**Job item**:
From the records that follow, copy every line that contains the word "BASAKSEHIR".

[Before-and-after change records]
################
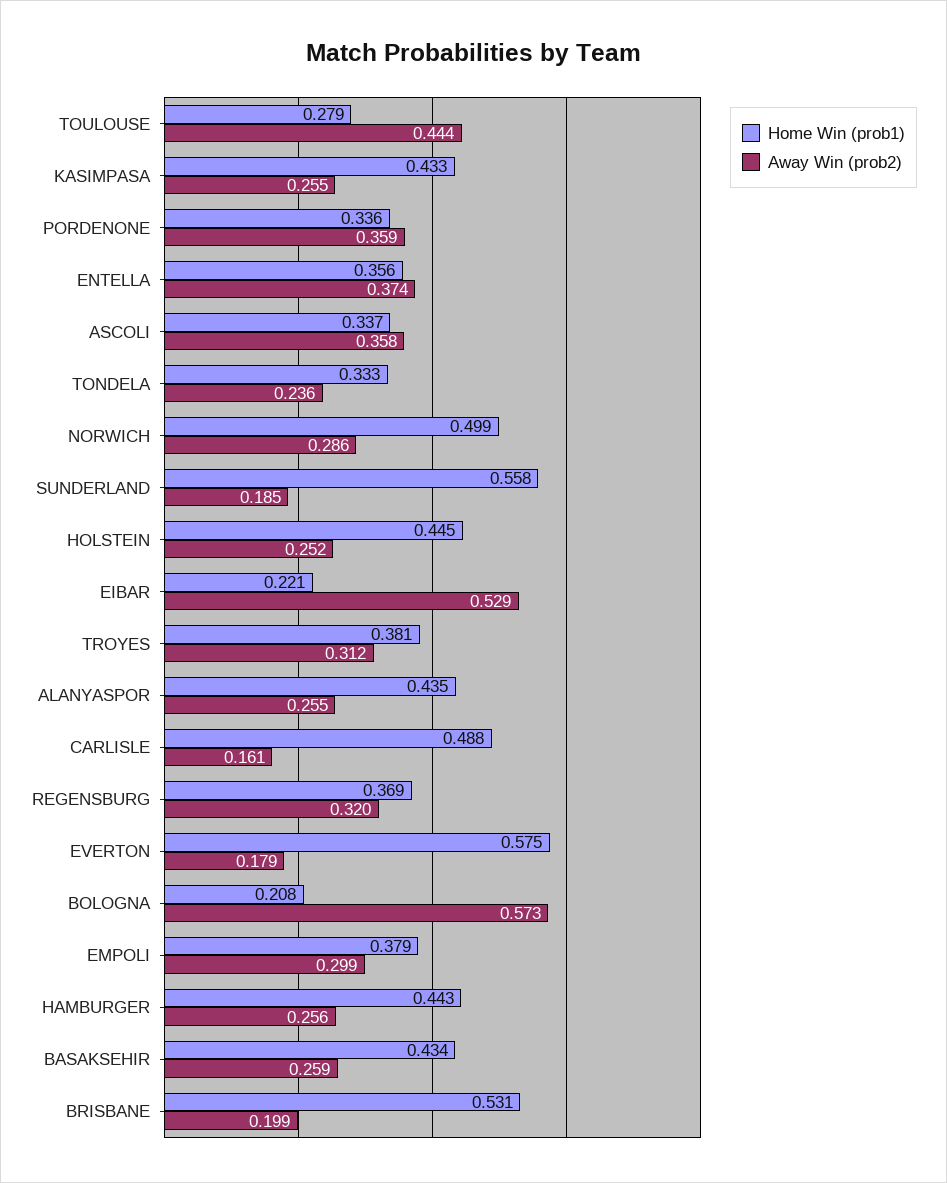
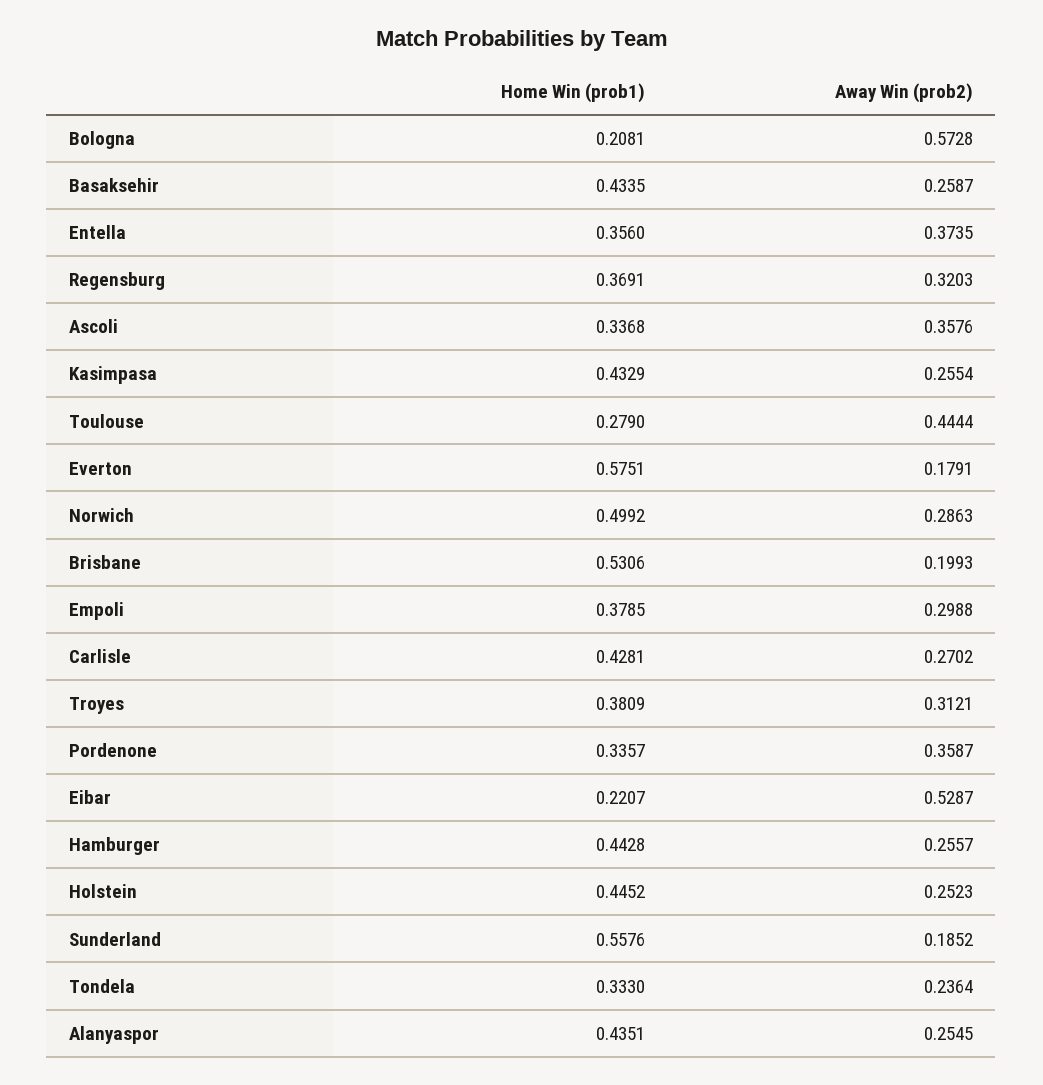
  {
    "Home Win (prob1)": {
      "TOULOUSE": 0.279,
      "KASIMPASA": 0.4329,
      "PORDENONE": 0.3357,
      "ENTELLA": 0.356,
      "ASCOLI": 0.3368,
      "TONDELA": 0.333,
      "NORWICH": 0.4992,
      "SUNDERLAND": 0.5576,
      "HOLSTEIN": 0.4452,
      "EIBAR": 0.2207,
      "TROYES": 0.3809,
      "ALANYASPOR": 0.4351,
-     "CARLISLE": 0.488,
+     "CARLISLE": 0.4281,
      "REGENSBURG": 0.3691,
      "EVERTON": 0.5751,
      "BOLOGNA": 0.2081,
      "EMPOLI": 0.3785,
      "HAMBURGER": 0.4428,
      "BASAKSEHIR": 0.4335,
      "BRISBANE": 0.5306
    },
    "Away Win (prob2)": {
      "TOULOUSE": 0.4444,
      "KASIMPASA": 0.2554,
      "PORDENONE": 0.3587,
      "ENTELLA": 0.3735,
      "ASCOLI": 0.3576,
      "TONDELA": 0.2364,
      "NORWICH": 0.2863,
      "SUNDERLAND": 0.1852,
      "HOLSTEIN": 0.2523,
      "EIBAR": 0.5287,
      "TROYES": 0.3121,
      "ALANYASPOR": 0.2545,
-     "CARLISLE": 0.161,
+     "CARLISLE": 0.2702,
      "REGENSBURG": 0.3203,
      "EVERTON": 0.1791,
      "BOLOGNA": 0.5728,
      "EMPOLI": 0.2988,
      "HAMBURGER": 0.2557,
      "BASAKSEHIR": 0.2587,
      "BRISBANE": 0.1993
    }
  }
################
**Answer to the problem**:
      "BASAKSEHIR": 0.4335,
      "BASAKSEHIR": 0.2587,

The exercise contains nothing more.